Ahaha. I may not have been posting in real time at that point.
 
Big Nath said:
No it's not. A clean bottle with no headspace for example, can still explode as the secondary process creates the gas needed to be carbed.

As others have said, filling to the top with a bottling wand leaves the perfect headspace once the wand is removed. Tis a reason the wands are that length.
This has never made much sense to me. You could have a headspace of exactly zero and the generated gas will go into solution just the same as it would if you had some headspace. The liquid can carry CO2 just as well as the gap of atmosphere you might make at the top of the bottle.

The only issue with zero headspace is you might spill a bit of beer when you open the lid, when it froths a little.
 
dent said:
This has never made much sense to me. You could have a headspace of exactly zero and the generated gas will go into solution just the same as it would if you had some headspace. The liquid can carry CO2 just as well as the gap of atmosphere you might make at the top of the bottle.

The only issue with zero headspace is you might spill a bit of beer when you open the lid, when it froths a little.
If that was the case, then if bottling in plastic bottles, the bottles wouldn't expand. Plastic is flexible, glass is not. Bang.
 
I don't really get your point. The amount of CO2 dissolved in the beer is directly proportional to pressure, headspace or not. You don't need the "spring" of the headspace air, as there is already the "spring" of the amount of gas that dissolves in the liquid. The type of bottle is irrelevant. If the bottle was filled with something CO2 could not dissolve in (I dunno, mercury maybe), sure, the bottle would go bang.
 
Through the hole at the top of the neck.
How do you fill yours?
 
dent said:
I don't really get your point. The amount of CO2 dissolved in the beer is directly proportional to pressure, headspace or not. You don't need the "spring" of the headspace air, as there is already the "spring" of the amount of gas that dissolves in the liquid. The type of bottle is irrelevant. If the bottle was filled with something CO2 could not dissolve in (I dunno, mercury maybe), sure, the bottle would go bang.
My point is quite simple.
Regardless of the co2 going into solution, once you bottle with more sugar creating the secondary ferment process there will be a build up of pressure due to the yeast eating sugar and creating gas. An example of this is easily witnessed by my reference to the plastic bottle expansion.
Sure, some (maybe most even) gets absorbed by the beer, I was always under the impression (from other brewers advice) that the headspace needs to be there to take up SOME of the pressure.
I completely agree that co2 will be absorbed by the beer, I just don't think all of it will. Unless the priming rate is not sufficient enough to generate much gas of course...
Happy to be proven wrong though
 
If you have 3 volumes of CO2 in a 750ml bottle, and a 50ml headspace ... then you have (3 x 0.8) 2400ml of CO2 in that bottle and 50ml of headspace.
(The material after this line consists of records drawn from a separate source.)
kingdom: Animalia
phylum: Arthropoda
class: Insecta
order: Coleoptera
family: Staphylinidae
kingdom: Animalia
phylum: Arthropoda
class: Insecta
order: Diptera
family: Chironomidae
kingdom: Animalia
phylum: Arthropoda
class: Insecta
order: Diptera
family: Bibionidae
If you have 3 volumes of CO2 in a 750ml bottle, and no headspace ... then you have 2400ml of CO2 in that bottle and no headspace, and the beer will foam down the sides when you open it.
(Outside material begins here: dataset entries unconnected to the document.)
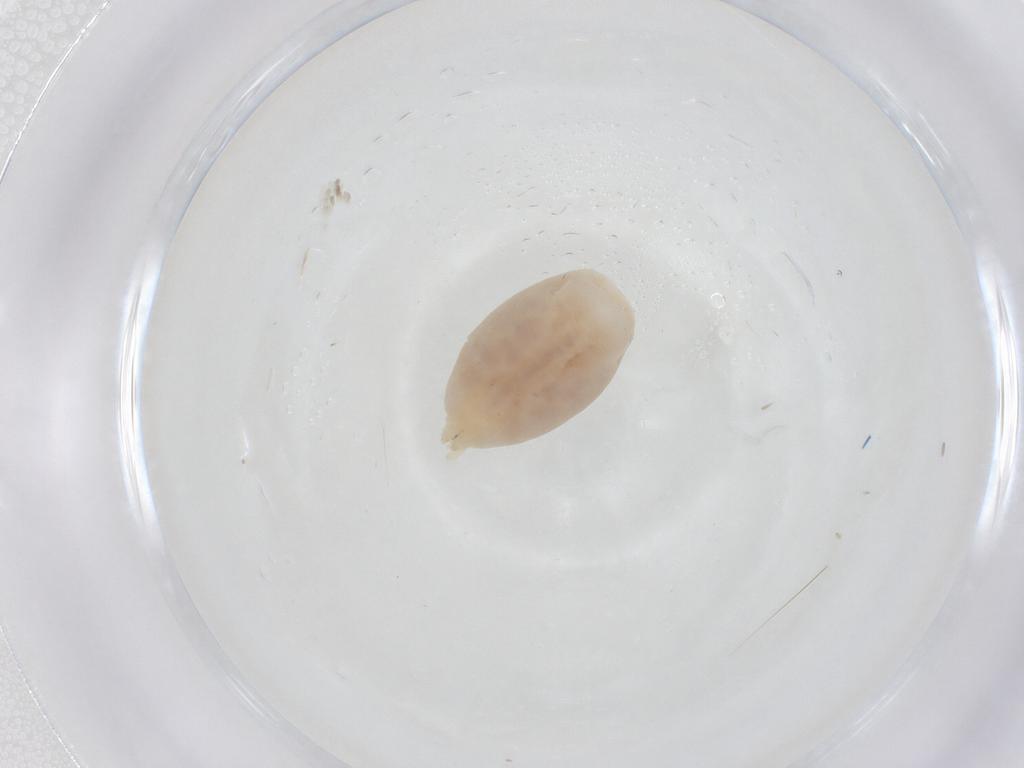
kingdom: Animalia
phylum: Arthropoda
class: Arachnida
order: Araneae
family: Anyphaenidae
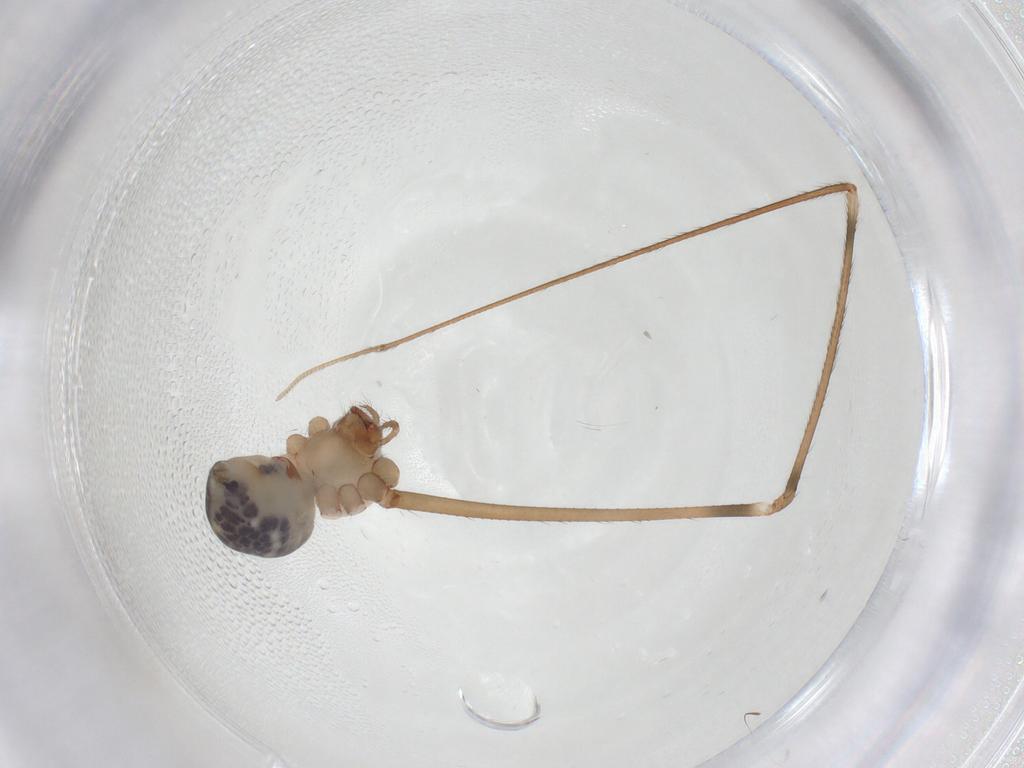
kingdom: Animalia
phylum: Arthropoda
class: Arachnida
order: Araneae
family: Pholcidae
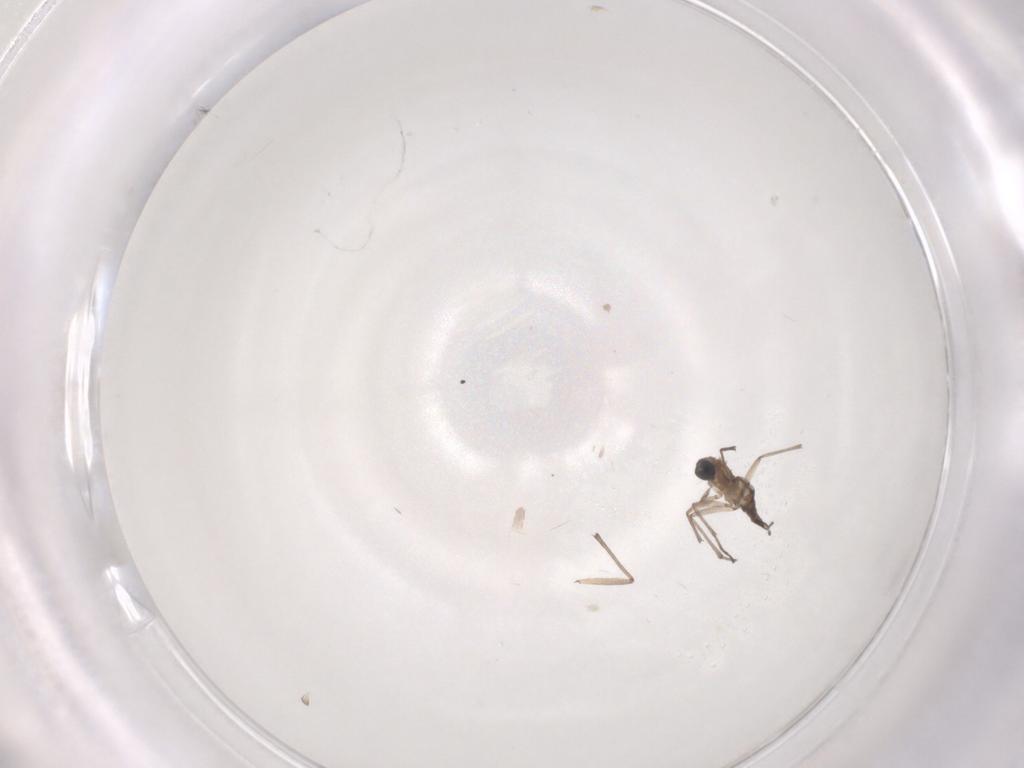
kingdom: Animalia
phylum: Arthropoda
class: Insecta
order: Diptera
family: Sciaridae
Which is why they leave some headspace, because no one likes beer foaming all over their counter.
 
That seems like a pointless calculation. I'd agree that you'd probably make a mess with your bottle of hefe at three volumes.
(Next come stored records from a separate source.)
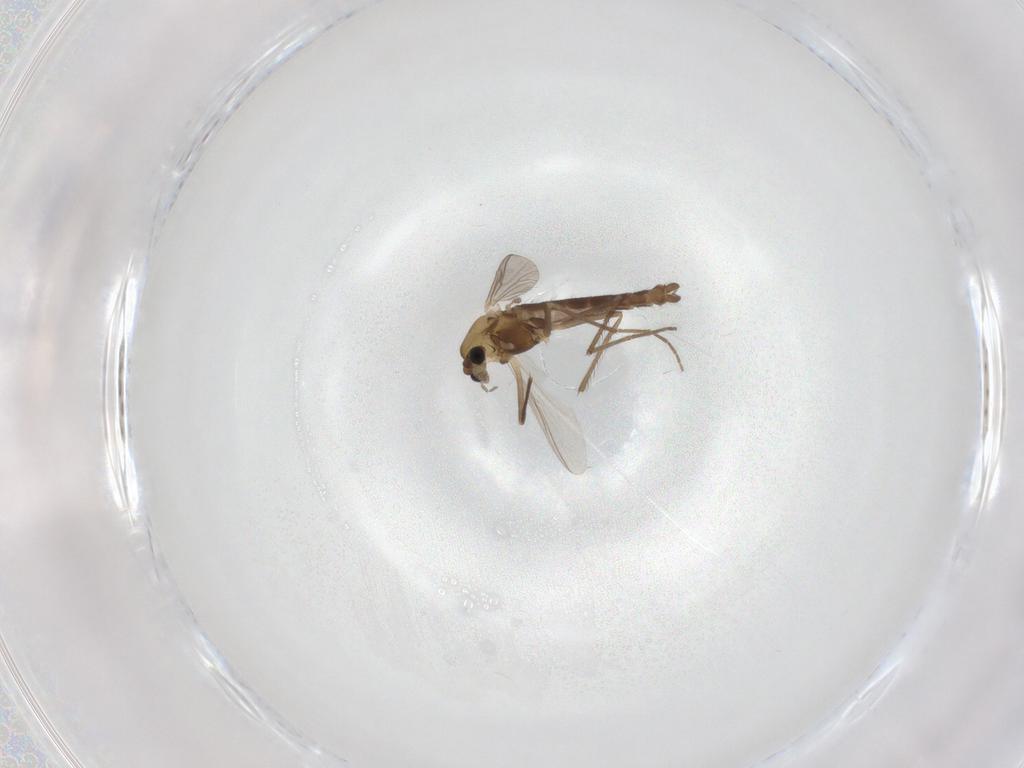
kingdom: Animalia
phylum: Arthropoda
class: Insecta
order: Diptera
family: Chironomidae
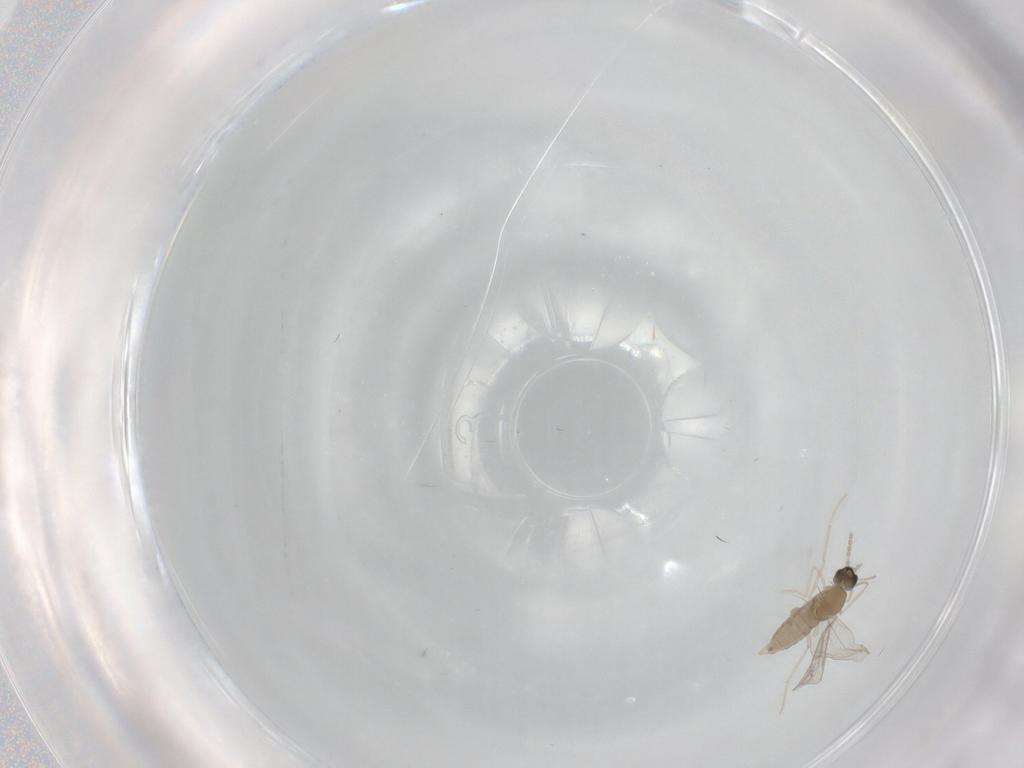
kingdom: Animalia
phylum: Arthropoda
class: Insecta
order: Diptera
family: Cecidomyiidae
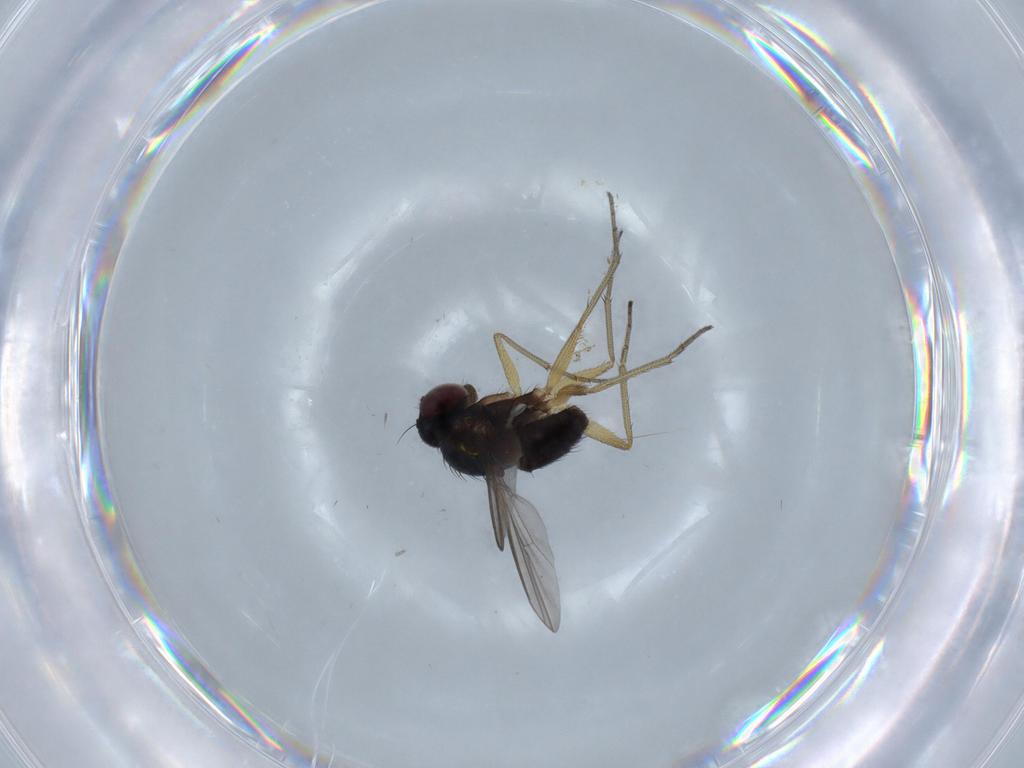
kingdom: Animalia
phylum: Arthropoda
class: Insecta
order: Diptera
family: Dolichopodidae
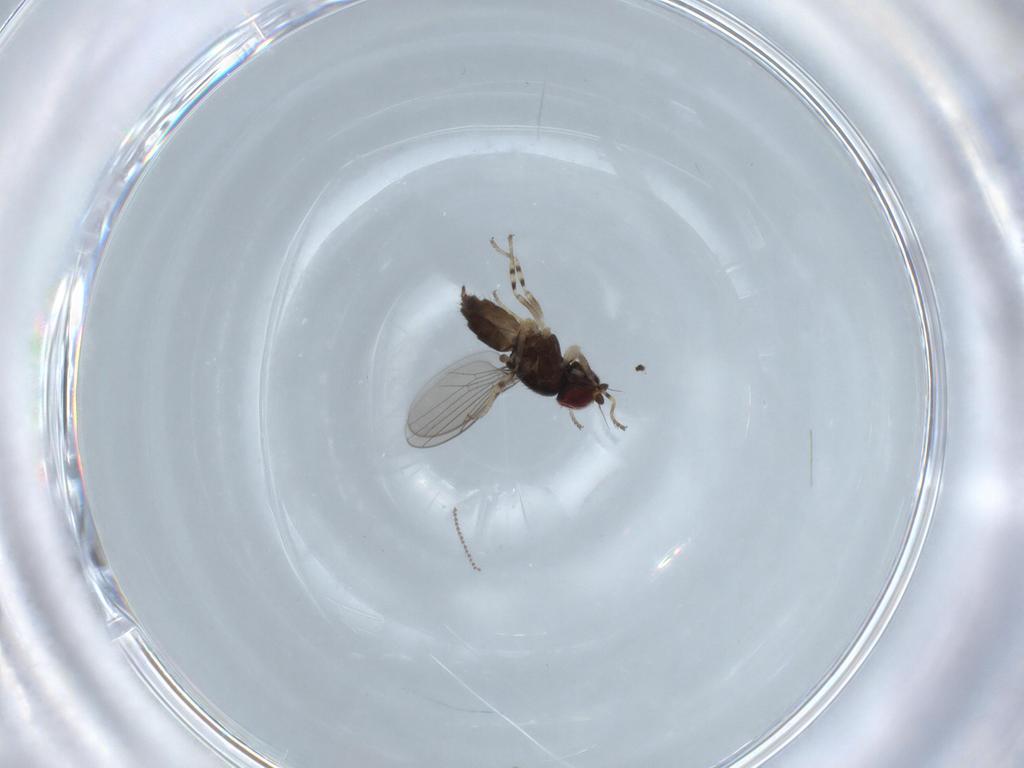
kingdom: Animalia
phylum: Arthropoda
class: Insecta
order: Diptera
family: Chloropidae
Regardless there is no way that no headspace is going to result in a bottle bomb.
 
dent said:
That seems like a pointless calculation. I'd agree that you'd probably make a mess with your bottle of hefe at three volumes.

Regardless there is no way that no headspace is going to result in a bottle bomb.
It's not pointless. It conveys perfectly that there is no point worrying about having no headspace in a bottle.